Bayes’ Theorem
Imagine a population divided into four groups:
- Male, Gamer
- Female, Gamer
- Male, Non-Gamer
- Female, Non-Gamer
We want to know: if a randomly chosen person is male, what is the probability that they are an Gamer?
By definition,
$$ P(\text{Male}\mid \text{Gamer}) = \frac{\text{number of Male Gamers}}{\text{number of Gamers}}. $$Similarly,
$$ P(\text{Gamer}\mid \text{Male}) = \frac{\text{number of Male Gamers}}{\text{number of Males}}. $$Since
$$ \text{number of Male Gamers} = P(\text{Gamer}\mid \text{Male}) \times \text{number of Males}, $$we can write
$$ P(\text{Male}\mid \text{Gamer}) = \frac{P(\text{Gamer}\mid \text{Male})\\;\times\\;\text{number of Males}} {\text{number of Gamers}}. $$Dividing numerator and denominator by the total population size $N$, we get
$$ P(\text{Male}\mid \text{Gamer}) = \frac{P(\text{Gamer}\mid \text{Male})\\;\times\\;\dfrac{\text{number of Males}}{N}} {\dfrac{\text{number of Gamers}}{N}} = \frac{P(\text{Gamer}\mid \text{Male})\\;P(\text{Male})}{P(\text{Gamer})}. $$
This is Bayes’ theorem in its classic form:
$$ \boxed{ P(\mathrm{Male}\mid \mathrm{Gamer}) = \frac{ \overset{\text{likelihood}}{P(\mathrm{Gamer}\mid \mathrm{Male})} \\;\times\\; \overset{\text{prior}}{P(\mathrm{Male})} }{ \overset{\text{evidence}}{P(\mathrm{Gamer})} } } $$- Prior $P(\text{Male})$: your initial belief about how likely someone is an Male.
- Likelihood $P(\text{Gamer}\mid \text{Male})$: how probable it is to observe “Gamer” among Males.
- Evidence $P(\text{Gamer})$: the overall chance of picking a Gamer.

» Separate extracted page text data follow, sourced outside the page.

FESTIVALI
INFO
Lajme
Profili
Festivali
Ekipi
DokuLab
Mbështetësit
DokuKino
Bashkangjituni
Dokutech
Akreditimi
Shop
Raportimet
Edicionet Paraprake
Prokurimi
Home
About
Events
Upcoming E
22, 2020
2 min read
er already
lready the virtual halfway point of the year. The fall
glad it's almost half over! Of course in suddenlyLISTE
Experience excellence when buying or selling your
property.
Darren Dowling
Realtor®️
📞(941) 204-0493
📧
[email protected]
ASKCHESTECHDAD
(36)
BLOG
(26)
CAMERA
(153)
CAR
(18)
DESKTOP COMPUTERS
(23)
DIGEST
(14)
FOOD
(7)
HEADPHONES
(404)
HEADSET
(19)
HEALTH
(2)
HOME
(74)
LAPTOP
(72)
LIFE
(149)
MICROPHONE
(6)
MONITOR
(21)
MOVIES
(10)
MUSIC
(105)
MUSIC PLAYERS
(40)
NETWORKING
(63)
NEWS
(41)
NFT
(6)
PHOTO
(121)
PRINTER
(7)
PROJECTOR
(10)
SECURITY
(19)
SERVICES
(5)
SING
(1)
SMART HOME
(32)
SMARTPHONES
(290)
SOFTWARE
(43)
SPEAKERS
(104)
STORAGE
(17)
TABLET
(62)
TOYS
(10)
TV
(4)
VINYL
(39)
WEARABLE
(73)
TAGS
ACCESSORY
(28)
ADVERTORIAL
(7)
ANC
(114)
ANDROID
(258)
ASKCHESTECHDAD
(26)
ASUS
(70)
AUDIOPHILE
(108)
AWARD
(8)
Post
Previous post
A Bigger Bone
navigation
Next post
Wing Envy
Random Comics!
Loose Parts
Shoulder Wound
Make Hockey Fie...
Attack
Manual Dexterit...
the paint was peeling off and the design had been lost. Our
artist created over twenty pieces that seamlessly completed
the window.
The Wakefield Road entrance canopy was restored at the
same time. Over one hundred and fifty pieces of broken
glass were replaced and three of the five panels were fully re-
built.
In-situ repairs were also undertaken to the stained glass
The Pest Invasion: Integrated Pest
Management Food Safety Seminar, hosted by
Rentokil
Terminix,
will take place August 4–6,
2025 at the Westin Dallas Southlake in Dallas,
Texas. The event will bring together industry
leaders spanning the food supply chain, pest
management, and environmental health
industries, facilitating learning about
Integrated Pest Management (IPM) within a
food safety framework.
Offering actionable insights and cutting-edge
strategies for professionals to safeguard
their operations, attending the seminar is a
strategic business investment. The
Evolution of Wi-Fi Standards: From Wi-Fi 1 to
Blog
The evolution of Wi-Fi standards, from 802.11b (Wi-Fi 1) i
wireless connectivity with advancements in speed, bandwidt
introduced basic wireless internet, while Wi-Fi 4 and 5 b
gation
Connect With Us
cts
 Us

- Posterior $P(\text{Male}\mid \text{Gamer})$: your updated belief in “Male” once you know “Gamer.”
With Numbers
Here’s the same survey broken down again:
Gamer | Non‑Gamer | Total | |
---|---|---|---|
Male | 30 | 70 | 100 |
Female | 50 | 50 | 100 |
Total | 80 | 120 | 200 |
We now want
$$ P(\text{Male}\mid \text{Gamer}). $$1. Direct calculation
By definition of conditional probability,
$$ P(\text{Male}\mid \text{Gamer}) = \frac{\text{Male \\& Gamer}}{\text{Gamer}} = \frac{30}{80} = 0.375 $$2. Via Bayes’ theorem
Bayes says
$$ P(A\mid B) = \frac{P(B\mid A)\,P(A)}{P(B)}. $$Let
- $A={\text{Male}}$,
- $B={\text{Gamer}}$.
So
$$ P(\text{Male}\mid \text{Gamer}) = \frac{P(\text{Gamer}\mid \text{Male})\,P(\text{Male})}{P(\text{Gamer})}. $$We already know:
- $P(\text{Gamer}\mid \text{Male}) = \dfrac{30}{100} = 0.30.$
- $P(\text{Male}) = \dfrac{100}{200} = 0.50.$
2.1. Computing the evidence $P(\text{Gamer})$
Using the law of total probability over Male/Female:
$$ P(\text{Gamer}) = P(\text{Gamer}\mid \text{Male})\,P(\text{Male}) +P(\text{Gamer}\mid \text{Female})\,P(\text{Female}). $$We have
- $P(\text{Gamer}\mid \text{Female}) = \dfrac{50}{100} = 0.50,$
- $P(\text{Female}) = 0.50.$
Hence
$$ P(\text{Gamer}) = 0.30\times0.50 + 0.50\times0.50 = 0.15 + 0.25 = 0.40. $$2.2. Plug in and finish
$$ P(\text{Male}\mid \text{Gamer}) = \frac{0.30 \times 0.50}{0.40} = \frac{0.15}{0.40} = 0.375. $$3. Conclusion
Whether by direct counting or by Bayes’ theorem (with the evidence computed via male/female breakdown), we get
$$ \boxed{P(\text{Male}\mid \text{Gamer}) = 0.375.} $$Why it matters
Bayes’ rule tells you exactly how to update your prior belief in light of new evidence. In this example:
$$ \text{posterior} \\;\longleftarrow\\; \frac{\text{likelihood}\times\text{prior}}{\text{evidence}}. $$The more informative your likelihood, the more your posterior shifts away from the prior.